Where is co-working and the traditional office at now?

It can’t be overstated: This has been a truly bizarre year. Due to the pandemic, there has been a huge shift to working (and learning) from home. COVID caused major changes in workplaces, and many people still wonder if they’re ever returning to the office. Now, in January 2021, we are well into the global second wave, and these questions are still just as relevant.

Many offices have reopened. Many continue to be closed, as their staff settle in to the new normal of virtual meetings, a laptop squeezed into a corner of a family area at home, and a neverending supply of tracksuits and yoga pants. Some offices are rotating employee schedules to minimize the risk of exposure, while simultaneously enabling staff to have some regular office access. And unfortunately, some offices won’t even have the luxury of considering reopening. Hopefully, for the companies who do survive and can revamp their strategies, they will be able to keep process design in mind, rather than just cost-based.

A quick online search indicates that there are a few co-working spaces in nearby (for me) Halifax that are still open and available.
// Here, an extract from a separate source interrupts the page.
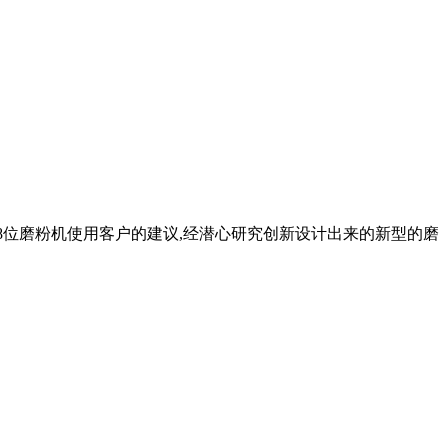
18位磨粉机使用客户的建议,经潜心研究创新设计出来的新型的磨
As I’m not in the market for such spaces right now, I haven’t verified that information, but I hope those spaces are still accessible for my fellow entrepreneurs and contractors/consultants.

My Own Nomadic Experience

Home to shared to back home again… In 2017, I divided my time between my home office, and local coffee shops for meeting spaces. Because my work office is portable – I am very much a nomadic worker – I can literally work from anywhere as long as my mobile hotspot could provide me with a decent internet connection. When my kids were participating in activities in the city, I often spent time working at public libraries, art galleries, and anywhere that offered good natural lighting and reasonable parking.

However, I was beginning to tire of coffee-shop meetings and hustling clients through the family disaster household to my basement office. I was also beginning to consider the benefits of sharing work space with other humans, to gain some social interaction back into my work life – interaction that can be lacking as a self-employed entrepreneur. In late 2018, I began sharing a work space with a small group of other local businesspeople, in an arrangement that worked beautifully for us. But it didn’t last long – thanks, global pandemic.

Now as we enter the second wave, we are very lucky in Nova Scotia to have maintained record low numbers of COVID cases. As the rest of this country endures severe lockdowns, our own lives continue without much visible disruption. With my own children in public school, easy access to high speed internet, and a spouse who continues to work outside the home, I consider myself extremely fortunate to be able to continue working from my home office much as I have for several years. In fact, the only real difference between my work setup now and my work setup of five years ago is the normalization of virtual meetings. Video conferencing was barely on my radar in the pre-pandemic days, yet now it’s become almost more common than a telephone call.

So what’s next?

It will be very interesting to watch the continuing evolution of workspaces over the next few years as the pandemic moves further away in our rearview mirror. With the proper integration of technology, collaboration and creativity can be off the charts. It’s impossible for construction techniques to keep up with the pace of technology – you can design a building with all the latest techie things, but by the time the build is complete, those latest techie things are not the latest anymore. It will always be critical to design a workspace based on how people will interact with the technology. For the companies and offices that do survive this global pandemic, and whether you and I continue to work from home or not, I hope that underlying thought process will be at the heart of any design or strategy.